Control is of the most universal traits that you can pursue with your career capital in the quest for a happier, more successfully and more meaningful life. However, acquiring control can be complicated.

Control Traps :
➊ Control that’s acquired without career capital is not sustainable
➋ Control generates resistance

To determine whether or not you have enough career capital to succeed with a pursuit, practice the law of financial viability – people’s willingness to pay. Money is a neutral indicator of value. By aiming to make money, you’re aiming to be valuable.

Giving people more control over what they do and how they do it increases their happiness, engagement, and sense of fulfilment.

So Good They Can’t Ignore you by Cal Newport

Acquiring more control in your working life is something that benefits you but likely has no direct beneift to your employer.

So Good They Can’t Ignore you by Cal Newport

The point at what you acquired enough career capital to get meaningful control over your working life is exactly the point when you’ve become valuable enough to your current employer that they will try to prevent you from making the change.

So Good They Can’t Ignore you by Cal Newport

I follow a rule with my life that if something is scary, do it. – Derek Sivers

So Good They Can’t Ignore you by Cal Newport

The Law of Financial Viablity

When deciding whether to follow an appealing pursuit that will introduce more control into your work life, seek evidence of whether people are willing to pay for it. If you find this evidence, continue.

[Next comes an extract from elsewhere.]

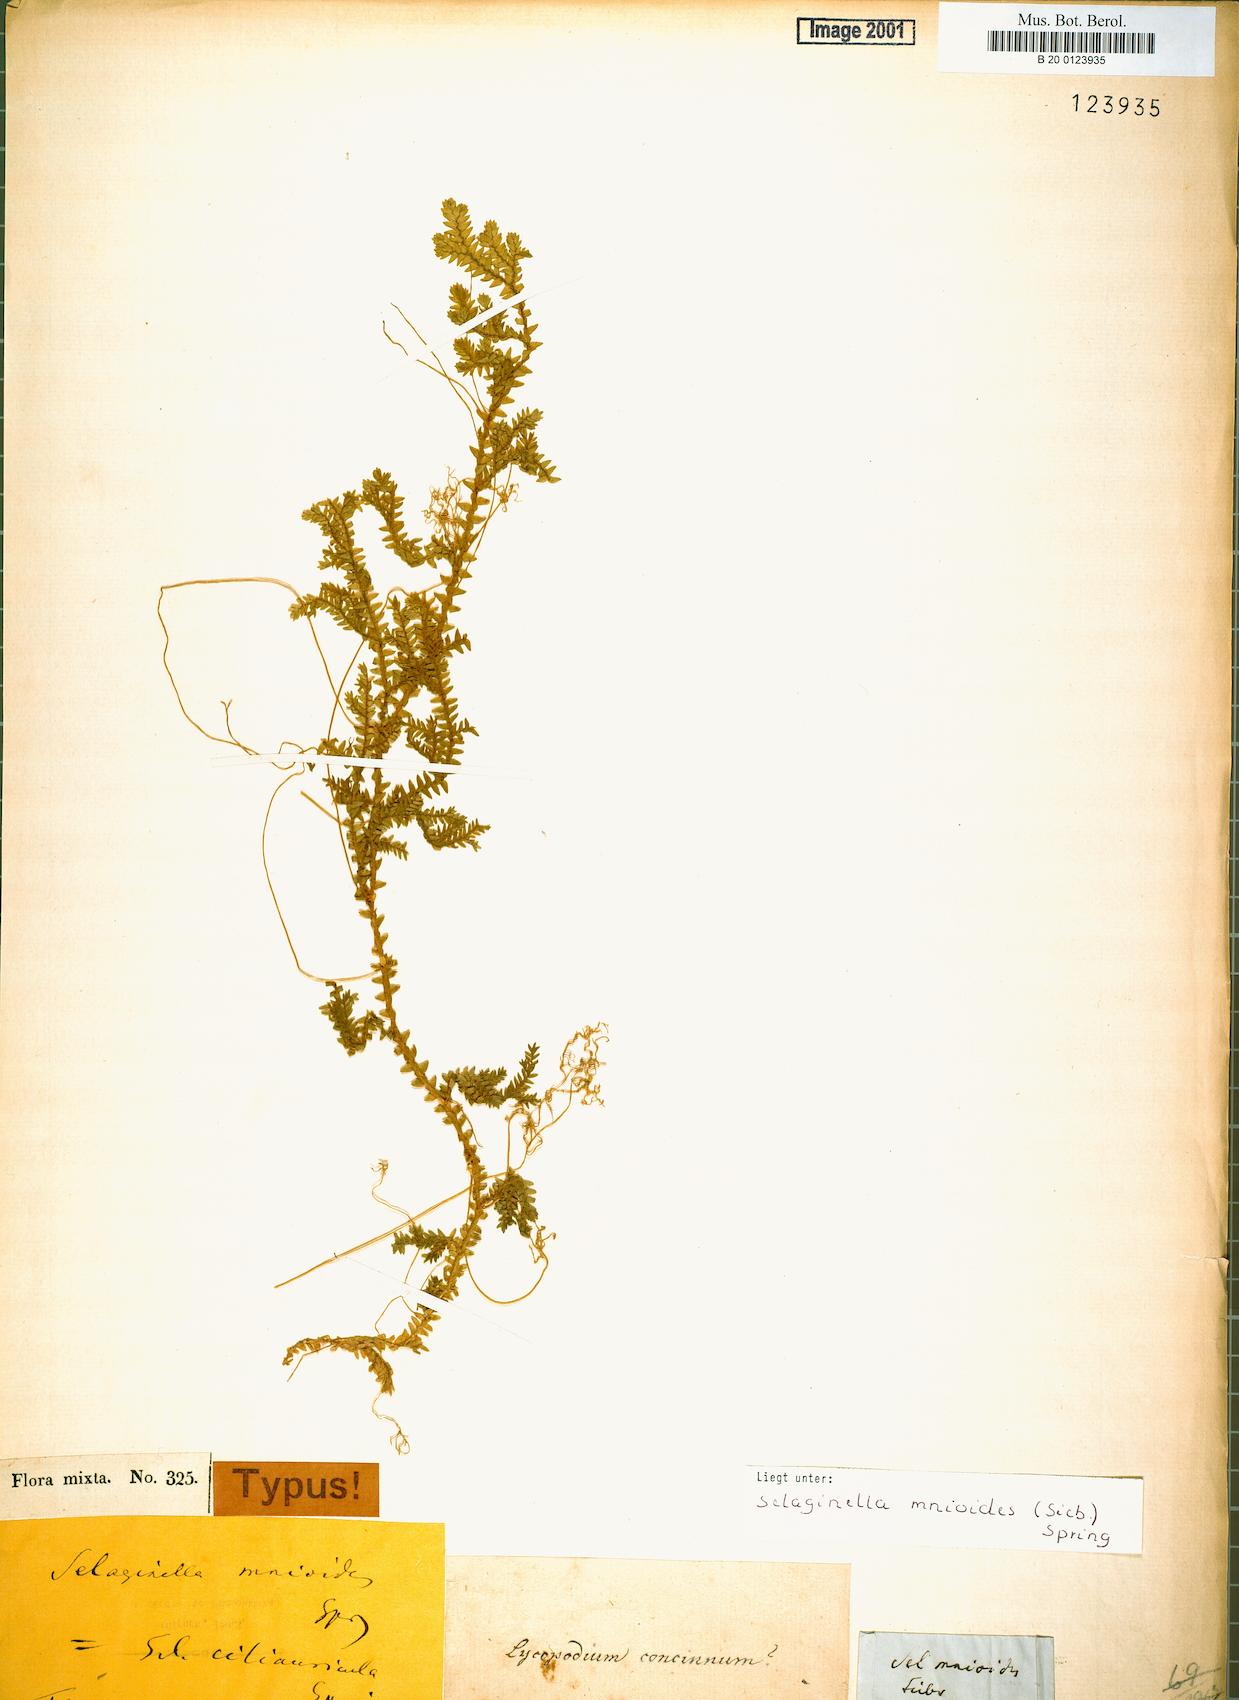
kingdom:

If not, move on.

So Good They Can’t Ignore you by Cal Newport

Career Mission

To have a mission is to have a unifying focus for your career.

So Good They Can’t Ignore you by Cal Newport

Having passion for your work is vital, […] but it’s a fool’s errand to try to figure out in advance what work will lead to this passion.

So Good They Can’t Ignore you by Cal Newport

Missions are a powerful trait to introduce into your working life, but they’re also fickle, requiring careful coaxing to make them a reality.

So Good They Can’t Ignore you by Cal Newport

Just because you want to organise your work around a mission doesn’t mean that you can easily make it happen. To do so, you must first get to the cutting edge – the only place where these missions become visible.

A good career mission is similar to a scientific breakthrough – it’s an innocation waiting to be discovered in the adjacent possible of your field.

So Good They Can’t Ignore you by Cal Newport

The adjacent possible is the space that contains all the discoveries waiting to be made next: the possible combinations of exiting ideas that hover just beyond the current cutting edge of science and technology.

The strange and beautiful truth about the adjacent possible is that its boundaries grow as you explore those boundaries. Each new combination ushers new combinations into the adjacent possible.

Think of it as a house that magically expands with each door you open. You begin in a room with four doors, each leading into a new room that you haven’t visited yet. Those four doors are the adjacent possible.

But once you open one of those doors and stroll into that room, three new doors appear, each leading to a brand-new room that you couldn’t have reached from your original starting point. Keep opening new doors and eventually, you’ll have built a palace.

Where Good Ideas Come From: The Natural History of Innovation, Steven Johnson

To get to the cutting edge, choose only a few critical areas to develop skills – specialisation / expertise. Once you identify a general mission, pursue small and achievable projects – little bets – to make headway step by step, rather than trying to fulfil it in one grand fell swoop. Leverage the small but significant wins to advance, and when you inevitably fail on occasion, learn from the failures and improve.